Si quieres algo que nunca tuviste, debes hacer algo que nunca hiciste. 

Anónimo

La brisa del verano y sus calores se perciben distinto en el Festival Internacional de Cine de Guanajuato (GIFF), encuentro que surgió como plataforma de cortometrajes y que 25 años después se posicionó como uno de los festivales punteros de nuestro país. 

Si bien ese cambio de formato corto a largometraje y luego experimentación con nuevos formatos ha sacado varias ronchas, porque tenemos la idea de que las cosas deben seguir su camino, el equipo del GIFF –liderado por Sarah Hoch y Ernesto Herrera (+)– ha crecido con el avance de la tecnología, se ha puesto metas que parecían imposibles, desde tener invitados como Fatih Akin, Peter Greenaway, Oliver Stone, hasta ser la plataforma de presentación de realizadores como Michel Franco, Amat Escalante y tantos otros.

En su Rally universitario ha habido de todo, pero la experiencia de filmar un corto en un tiempo récord fue para muchos jóvenes la oportunidad de su vida para descubrir en carne propia si hacer cine era lo suyo.

Para este #Archipiélago, no me centraré en la jugosa programación del festival, para eso les sugiero se asomen a la nota de José Arrieta, lo que quiero contarles es la experiencia de estar en el GIFF. Durante varios años, muchos en realidad, he tenido la oportunidad de cubrir el festival y desde el principio fue un caramelo que se disfruta poco a poco y regularmente tiene un relleno cremoso que provoca una adicción que se satisface una vez al año. 

En los primeros años me acababa la suela de los tenis por querer abarcar todas las actividades, asistir a las charlas, presentaciones editoriales, funciones, homenajes, cine en el panteón, fiestas, todo.
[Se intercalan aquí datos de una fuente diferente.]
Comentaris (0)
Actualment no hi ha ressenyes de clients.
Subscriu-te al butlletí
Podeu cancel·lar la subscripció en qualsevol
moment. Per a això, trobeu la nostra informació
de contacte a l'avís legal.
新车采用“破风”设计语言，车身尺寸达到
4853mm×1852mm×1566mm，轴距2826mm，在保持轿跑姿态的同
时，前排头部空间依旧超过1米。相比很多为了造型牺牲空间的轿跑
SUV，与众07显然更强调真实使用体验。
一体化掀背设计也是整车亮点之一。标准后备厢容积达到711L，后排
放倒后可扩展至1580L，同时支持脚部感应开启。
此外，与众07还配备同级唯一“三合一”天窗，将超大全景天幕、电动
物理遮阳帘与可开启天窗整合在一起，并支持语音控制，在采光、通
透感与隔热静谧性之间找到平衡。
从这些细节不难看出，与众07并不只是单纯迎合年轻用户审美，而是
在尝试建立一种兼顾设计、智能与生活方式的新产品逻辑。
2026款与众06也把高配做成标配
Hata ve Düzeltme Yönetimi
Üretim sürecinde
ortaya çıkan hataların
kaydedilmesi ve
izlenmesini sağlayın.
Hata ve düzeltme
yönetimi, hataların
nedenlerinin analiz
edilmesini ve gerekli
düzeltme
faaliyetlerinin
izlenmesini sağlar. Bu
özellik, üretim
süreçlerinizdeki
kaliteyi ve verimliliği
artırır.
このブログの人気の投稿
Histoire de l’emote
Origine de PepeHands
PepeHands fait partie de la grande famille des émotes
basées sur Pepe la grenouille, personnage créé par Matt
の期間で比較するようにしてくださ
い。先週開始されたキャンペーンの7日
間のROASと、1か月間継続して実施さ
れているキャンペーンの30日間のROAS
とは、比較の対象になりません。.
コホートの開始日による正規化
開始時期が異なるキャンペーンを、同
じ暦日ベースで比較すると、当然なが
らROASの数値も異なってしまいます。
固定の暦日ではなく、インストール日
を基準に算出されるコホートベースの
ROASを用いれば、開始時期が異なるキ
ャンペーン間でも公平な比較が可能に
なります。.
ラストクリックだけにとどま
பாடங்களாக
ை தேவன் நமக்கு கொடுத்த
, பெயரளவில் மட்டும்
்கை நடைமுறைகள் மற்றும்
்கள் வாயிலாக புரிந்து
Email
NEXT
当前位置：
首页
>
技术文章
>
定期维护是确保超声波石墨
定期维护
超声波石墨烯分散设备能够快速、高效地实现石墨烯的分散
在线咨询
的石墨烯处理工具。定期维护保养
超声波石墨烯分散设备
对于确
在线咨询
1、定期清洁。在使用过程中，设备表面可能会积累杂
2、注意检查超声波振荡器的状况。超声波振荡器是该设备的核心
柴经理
En gran medida porque era una forma de hacerme presente y con ello acortar la distancia con las, los y les invitades, de verme en todos lados ya me saludaban y era más fácil pedirles una entrevista.

Hubo un par de años que gracias al corazón y empatía de Pepe Abrego y Chavecita, entonces jefes de prensa, pude llevar conmigo a la hija, ella siendo muy niña un día estaba de compañera de Marga López en San Miguel de Allende tomándole fotos con su cámara desechable, con Yotzmit, Jorge Rendón, Jacobo Márquez, Rodolfo Mercado y Margarita Ortega, quienes en su tiempo han llevado la prensa del GIFF. Siguió esa confianza y me otorgaron las facilidades para tener acceso a entrevistas con los invitados internacionales, se volvió una costumbre y eso para mí ha sido oro puro. Recuerdo con mucho cariño el día que me invitaron a conducir una alfombra roja, Corea del Sur era el país invitado y eso fue un empujón que me hizo rebasar mis propios límites.

En este punto, para quienes me leen, me gustaría provocarles y con ello generar pasión en todo lo que hagan, justo como Sarah y Ernesto, dupla maravilla que sin achicarse por los embates, pandemia y pérdidas le han entrado al toro por los cuernos y en esa corrida contagian a quienes estamos en el mismo redondel. 

Sin hacer mayor alarde de lo que me han dejado hacer en el Festival Internacional de Cine de Guanajuato, agregó que si en estos días pueden ir a León, San Miguel de Allende o Irapuato, vayan a vivir la experiencia del festival, más si están estudiando comunicación, medios audiovisuales o cine, les cambiará la vida y guardarán la experiencia como una de las mejores de su vida. 

Vamos por más, ¡más cine, por favor!